|Ph.D Student||Eyal Masad|
|Subject||Skew Products of Topological Flows and Applications to|
|Department||Department of Mathematics||Supervisor||Professor Emeritus Reich Simeon|
|Full Thesis text|
In the thesis we present various applications of topological skew products in linear and nonlinear analysis. We use a topological flow as a means of selecting nonlinear operators from a compact set of operators mapping a Banach space into itself. This method yields sequences (or paths) of operators with special topological properties. We are specifically interested in the limits (and partial limits) of the products of these sequences, which enable us to solve some well known optimization problems.
Products of operators have long been used for solving optimization problems. Many real-world problems are solved using this method. However, most of these algorithms are confined to problems with finitely many constraints.

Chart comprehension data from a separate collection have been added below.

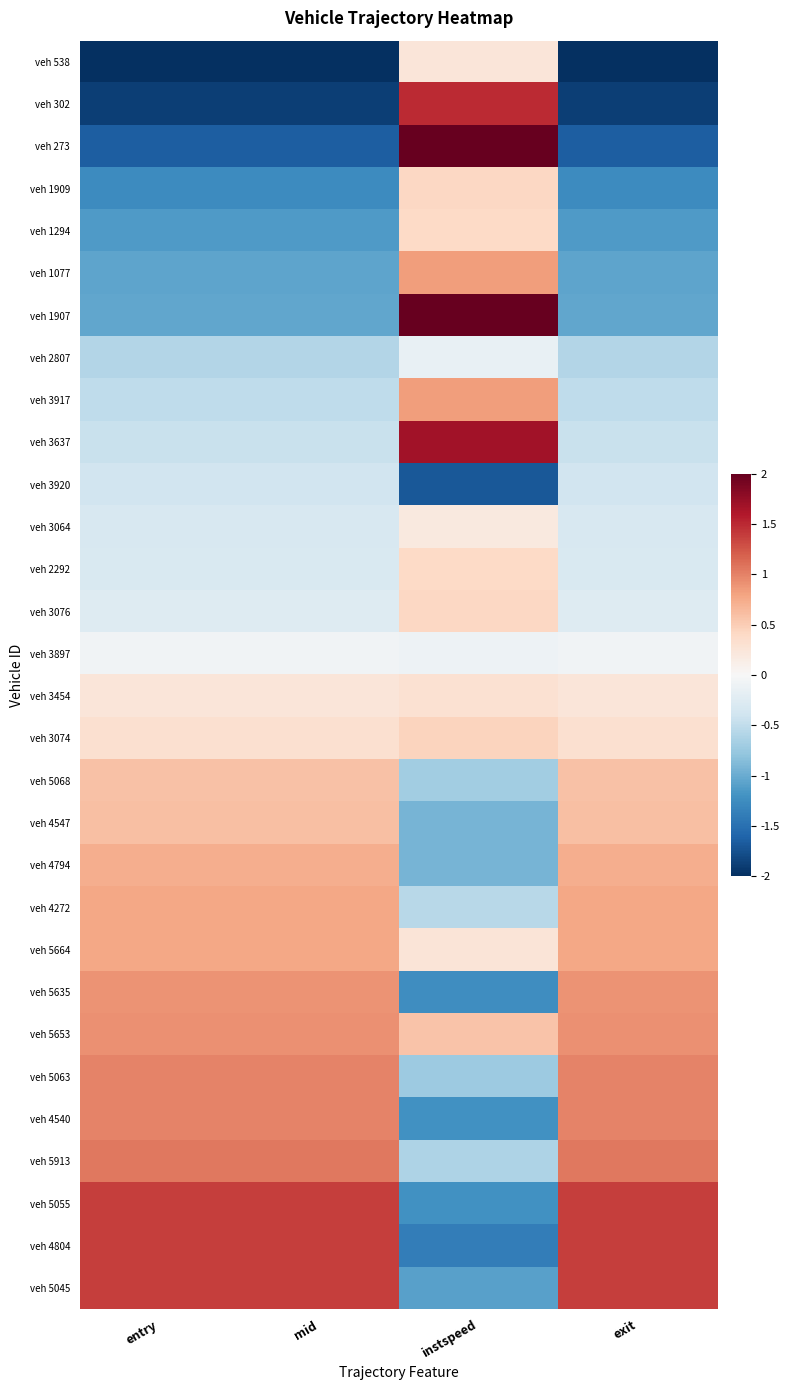

Reading left to right, extract all data points from this chart.

veh 538: entry=-2.1	mid=-2.1	instspeed=0.2	exit=-2.1
veh 302: entry=-1.9	mid=-1.9	instspeed=1.5	exit=-1.9
veh 273: entry=-1.7	mid=-1.7	instspeed=2.0	exit=-1.7
veh 1909: entry=-1.3	mid=-1.3	instspeed=0.4	exit=-1.3
veh 1294: entry=-1.1	mid=-1.1	instspeed=0.4	exit=-1.1
veh 1077: entry=-1.1	mid=-1.1	instspeed=0.8	exit=-1.1
veh 1907: entry=-1.0	mid=-1.0	instspeed=2.1	exit=-1.0
veh 2807: entry=-0.6	mid=-0.6	instspeed=-0.1	exit=-0.6
veh 3917: entry=-0.5	mid=-0.5	instspeed=0.8	exit=-0.5
veh 3637: entry=-0.4	mid=-0.4	instspeed=1.7	exit=-0.4
veh 3920: entry=-0.4	mid=-0.4	instspeed=-1.7	exit=-0.4
veh 3064: entry=-0.3	mid=-0.3	instspeed=0.2	exit=-0.3
veh 2292: entry=-0.3	mid=-0.3	instspeed=0.4	exit=-0.3
veh 3076: entry=-0.3	mid=-0.3	instspeed=0.4	exit=-0.3
veh 3897: entry=-0.1	mid=-0.1	instspeed=-0.1	exit=-0.1
veh 3454: entry=0.2	mid=0.2	instspeed=0.3	exit=0.2
veh 3074: entry=0.3	mid=0.3	instspeed=0.5	exit=0.3
veh 5068: entry=0.6	mid=0.6	instspeed=-0.7	exit=0.6
veh 4547: entry=0.6	mid=0.6	instspeed=-0.9	exit=0.6
veh 4794: entry=0.7	mid=0.7	instspeed=-0.9	exit=0.7
veh 4272: entry=0.8	mid=0.8	instspeed=-0.6	exit=0.8
veh 5664: entry=0.8	mid=0.8	instspeed=0.3	exit=0.8
veh 5635: entry=0.9	mid=0.9	instspeed=-1.2	exit=0.9
veh 5653: entry=0.9	mid=0.9	instspeed=0.6	exit=0.9
veh 5063: entry=1.0	mid=1.0	instspeed=-0.7	exit=1.0
veh 4540: entry=1.0	mid=1.0	instspeed=-1.2	exit=1.0
veh 5913: entry=1.1	mid=1.1	instspeed=-0.6	exit=1.1
veh 5055: entry=1.4	mid=1.4	instspeed=-1.2	exit=1.4
veh 4804: entry=1.4	mid=1.4	instspeed=-1.4	exit=1.4
veh 5045: entry=1.4	mid=1.4	instspeed=-1.1	exit=1.4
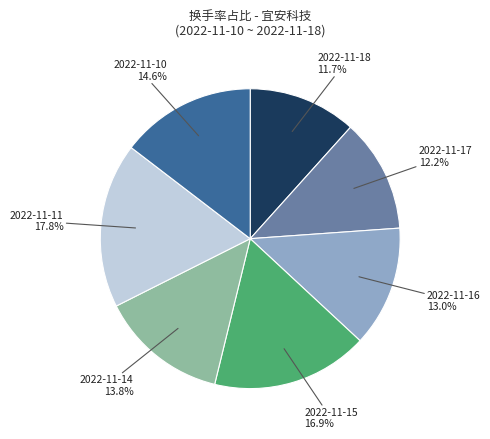

What percentage is the 2022-11-10 slice, to the nearest percent?

15%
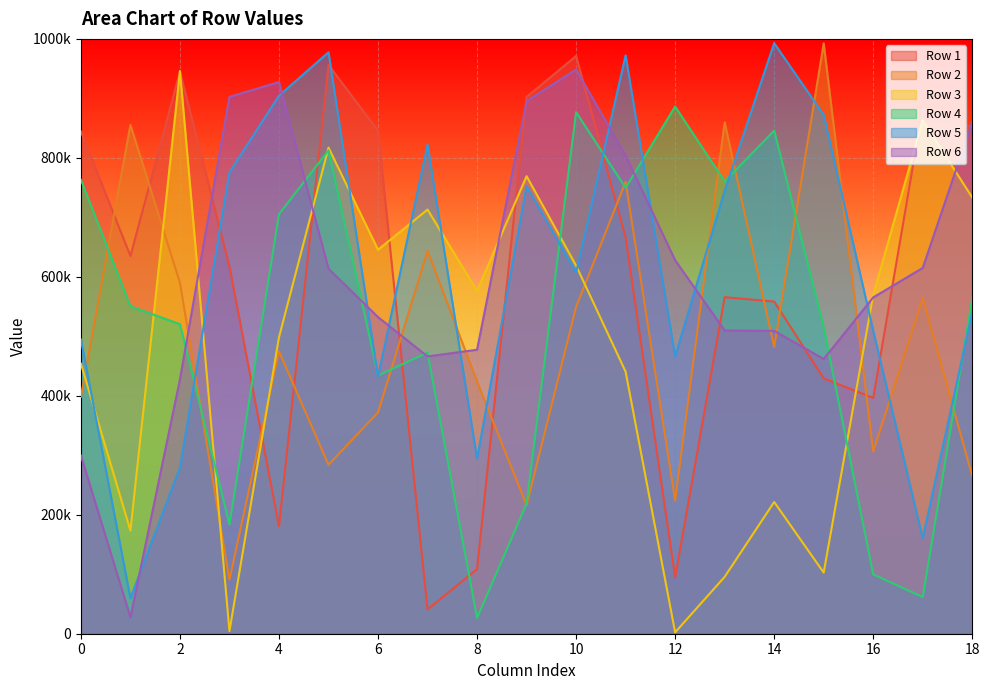

Reading right to left, extract all data points from this chart.

Row 1: 18=851181	17=882118	16=396428	15=429224	14=558488	13=565755	12=94778	11=666107	10=971283	9=902309	8=108606	7=40814	6=845422	5=956250	4=180628	3=617302	2=944898	1=635009	0=844359
Row 2: 18=265065	17=564377	16=306416	15=992438	14=481941	13=859705	12=223938	11=759873	10=549411	9=215967	8=423990	7=643567	6=372143	5=283898	4=474767	3=90680	2=589969	1=855325	0=398369
Row 3: 18=733365	17=863253	16=569489	15=102752	14=221463	13=95608	12=2308	11=440522	10=618869	9=769208	8=576198	7=713071	6=645531	5=817223	4=498306	3=4370	2=945987	1=173256	0=454004
Row 4: 18=564216	17=61539	16=99778	15=515393	14=845792	13=760421	12=886291	11=749536	10=876801	9=218660	8=26573	7=472615	6=434087	5=812585	4=705317	3=183843	2=520362	1=550562	0=763203
Row 5: 18=540864	17=160591	16=509372	15=872177	14=992832	13=744412	12=466075	11=972329	10=607095	9=752223	8=294209	7=822140	6=432012	5=977484	4=904435	3=775726	2=279470	1=59684	0=494616
Row 6: 18=860406	17=614980	16=565373	15=461860	14=509136	13=509856	12=627867	11=803891	10=948522	9=895303	8=477415	7=466161	6=532247	5=613598	4=927402	3=902478	2=427622	1=27641	0=299544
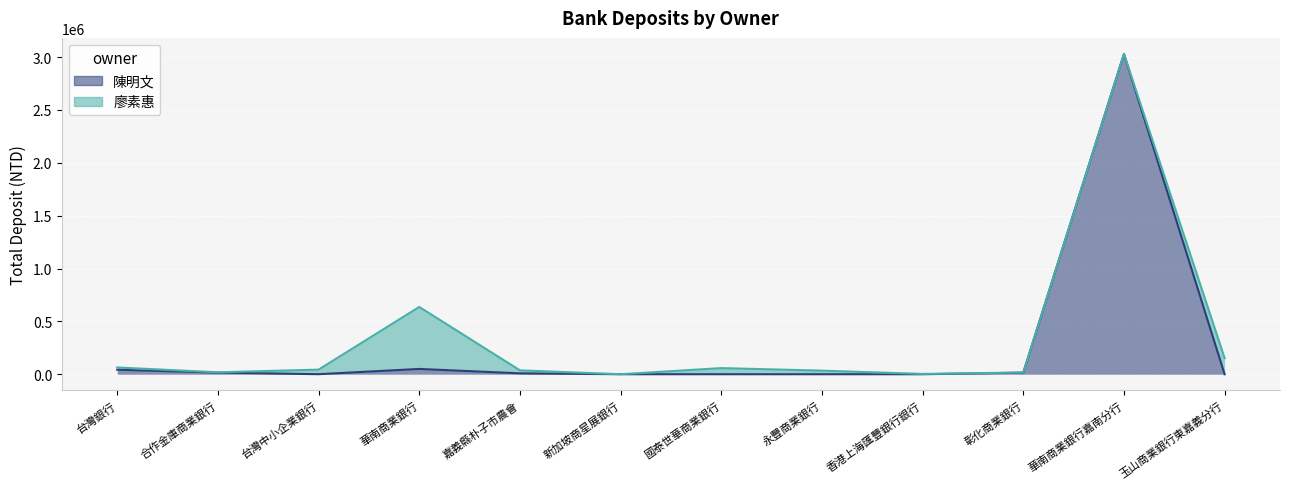

Where does the data first go above 8434?

台灣銀行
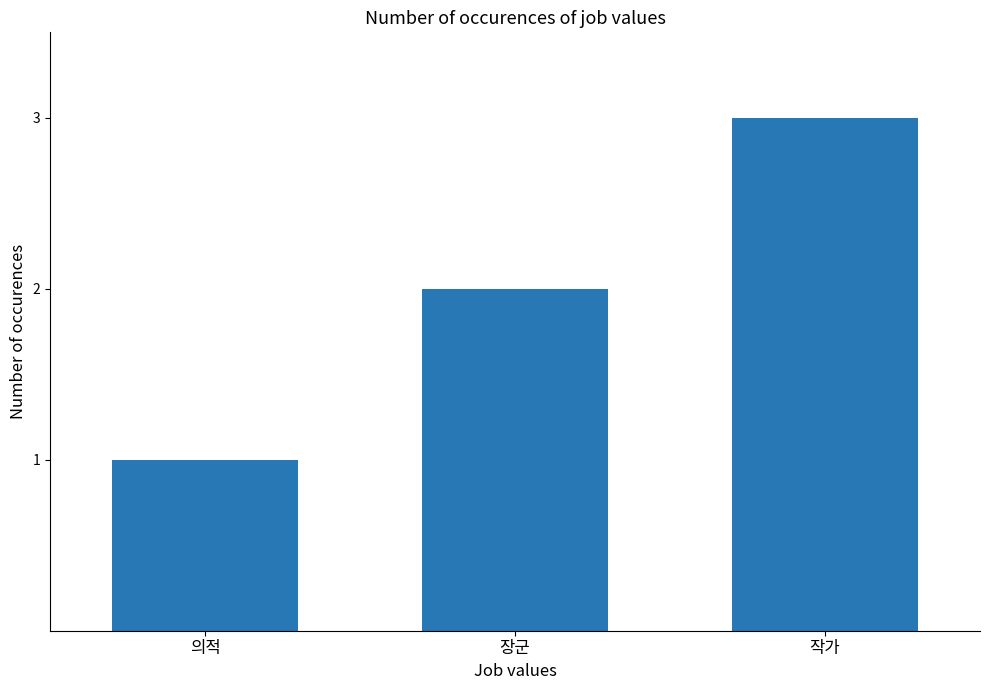

What is the ratio of the value at 작가 to the value at 장군?

1.5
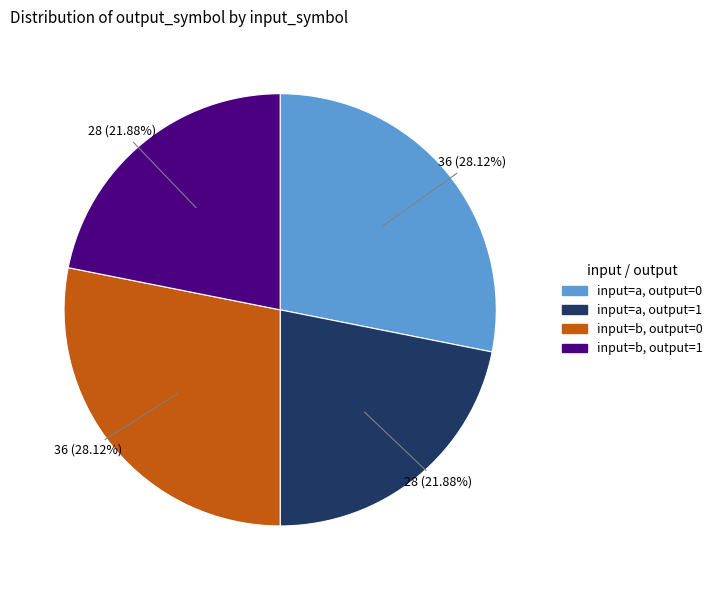

Is there any slice that represents more than half of the pie?

No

The new approach which is presented in this thesis enables us to solve problems with infinitely many constraints. It also gives us a new way of constructing the algorithms.
First we look at a problem which occupied many mathematicians - generalizing von Neumann's alternating projections theorem. The theorem was originally formulated and proved for two subspaces of a Hilbert space. Later it was generalized to the case of finitely many subspaces W1,…,Wn, but not for infinitely many subspaces.
Through the use of skew-products we define almost periodic sequences of projections. We then prove some convergence results for infinite sets of subspaces. We also look at sequences of other types of operators in Hilbert and Banach spaces.
Next we examine the Perceptron model which is at the heart of machine learning algorithms. We prove that through the use of almost periodic sequences, perceptrons can find the linear separator of bounded (linearly separable) sets in infinite dimensional Hilbert spaces.
We continue with a generalization of an algorithm by Y. Censor, T. Elfving, N. Kopf and T. Bortfeld, which solves a convex feasibility problem called MSCFP. Our generalization shows that the algorithm which was designed for finite dimensional spaces solves the same problem in infinite dimensional spaces as well.
In the last chapter we define a special class of skew products of an R+-semi-flow and the semigroup of nonexpansive mappings on a Banach space. These skew-products describe the solutions of a differential inclusion induced by a path of accretive operators selected by the skew product. In particular we show how these skew products can be used to find a common minimal point of an infinite set of convex functionals.